Essentially, Sexson said, the reasoning is security, whether it's animals escaping, animals such as dogs coming in, or people intent on causing problems. The zoo has emergency plans and performs drills that cover things like an animal escaping. In that situation, all the gates are immediately closed, she said.

"We feel we've dealt with it well over the years, but obviously they feel that it's an issue," she said.

On Tuesday, the city commission approved a recommendation from the zoo advisory board to make several changes over the next year, with some taking place as soon as September.

The recommendation includes:

* Hiring a third gate attendant for the Fourth Street vehicle entrance while the gate is open. Three attendants will share hours year-round, and there will no longer be free winter admission for vehicles. This starts Sept. 3.

* Change hours that vehicles are admitted to the zoo, and eliminate free drive through admission for vehicles when the zoo returns to its regular hours on Sept. 3. Pedestrian hours would not change.

* Gate attendants would be on duty from 8 a.m. to 6 p.m. during extended summer hours from April 1 through Labor Day; 8 a.m. to 4 p.m. from the day after Labor Day until Oct. 31; and 10 a.m. to 4 p.m. Nov. 1 to March 31.

Sexson said the zoo hours of operation are staying the same, but the time for a vehicle to enter is going to be shortened by a half-hour.

"So instead of being able to come in until 4:30 or 6:30, when the normal closing time was for vehicles, now they'll be able to come in until 4 or 6," she said.

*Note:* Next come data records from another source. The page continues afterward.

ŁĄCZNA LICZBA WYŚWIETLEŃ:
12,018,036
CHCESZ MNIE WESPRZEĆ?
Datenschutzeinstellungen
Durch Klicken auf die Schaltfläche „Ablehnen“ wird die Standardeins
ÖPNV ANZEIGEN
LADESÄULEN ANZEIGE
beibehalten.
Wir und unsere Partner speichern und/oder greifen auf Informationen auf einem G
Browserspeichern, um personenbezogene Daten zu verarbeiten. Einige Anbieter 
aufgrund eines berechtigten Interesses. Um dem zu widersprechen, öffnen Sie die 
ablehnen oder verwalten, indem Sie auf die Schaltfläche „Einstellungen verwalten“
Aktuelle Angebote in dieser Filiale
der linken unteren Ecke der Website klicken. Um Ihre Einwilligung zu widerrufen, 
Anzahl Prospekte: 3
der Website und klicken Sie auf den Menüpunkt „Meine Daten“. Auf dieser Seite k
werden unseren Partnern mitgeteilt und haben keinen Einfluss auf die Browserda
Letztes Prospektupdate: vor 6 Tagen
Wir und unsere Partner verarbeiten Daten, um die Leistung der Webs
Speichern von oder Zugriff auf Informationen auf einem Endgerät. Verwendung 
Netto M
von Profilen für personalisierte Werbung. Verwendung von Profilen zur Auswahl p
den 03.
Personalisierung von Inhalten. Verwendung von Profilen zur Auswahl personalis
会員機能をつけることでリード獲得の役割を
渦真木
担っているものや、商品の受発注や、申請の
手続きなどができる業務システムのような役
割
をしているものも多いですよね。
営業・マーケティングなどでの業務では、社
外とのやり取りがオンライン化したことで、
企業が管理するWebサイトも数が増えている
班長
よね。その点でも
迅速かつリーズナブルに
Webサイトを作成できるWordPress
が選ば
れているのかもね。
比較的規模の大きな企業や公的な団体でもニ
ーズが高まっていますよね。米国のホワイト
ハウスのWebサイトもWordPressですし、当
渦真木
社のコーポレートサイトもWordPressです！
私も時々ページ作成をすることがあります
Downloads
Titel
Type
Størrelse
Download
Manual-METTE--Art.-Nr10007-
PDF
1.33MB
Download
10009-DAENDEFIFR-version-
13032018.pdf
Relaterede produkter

* Installation of an automatic gate at the Fifth Street exit, similar to a gate the zoo has at its shop. This gate will open for vehicles, surrey bikes and a new trackless train using a "free-loop metal detecting" mechanism installed in the street. A key pad will be installed outside the gate for staff use. The zoo still needs to determine where to get the money for the gate, so it likely won't be installed until sometime next year.

* All pedestrian traffic, including strollers and bicycles, will be routed through the arches gate once the automatic Fifth Street gate is installed.

* The single gate near the Safari Shoppe eventually will have a swinging gate that includes a manual closer and probably a control button for people with disabilities.

Zoo hours for pedestrians, admission charges for vehicles and benefits for Friends of Lee Richardson Zoo members won't change.

During Tuesday's city commission meeting, City Manager Matt Allen questioned some of the USDA's logic. If the concern is perimeter integrity, Allen asked, why would an unstaffed automatic gate improve security?

"I don't understand how an automated gate changes that at all, because nobody's going to jump out of their Ford Escort to tackle a tiger getting out of the Fifth Street gate," he said. "I think this is a good solution to the regulation, I just think it's a little bit of a stretch of common sense."

Currently, the zoo hasn't budgeted for the changes. Some of the estimated costs include $11,000 for an automatic gate, $3,600 to modify the pedestrian gate near the Safari Shoppe, and $2,020 in 2013 and $3,260 in 2014 for additional gate personnel.

Sexson indicated the zoo will seek grants or other funding to offset the cost of some items, and also might try to make adjustments to other projects already budgeted. There also will be a cost to make changes to signs, but the zoo has $2,000 in grant funds for signage that could be used.

Sexson said the year will give the zoo time to work out details, but some activity will happen in September with changes to signage and the added gate attendant.

"It's just one more thing in regulations we face all the time. You work with them. It's for the safety of the animals and the public," Sexson said. "We're working with the USDA and happy they gave us a little bit of time to work through the problem, so that's what we're doing."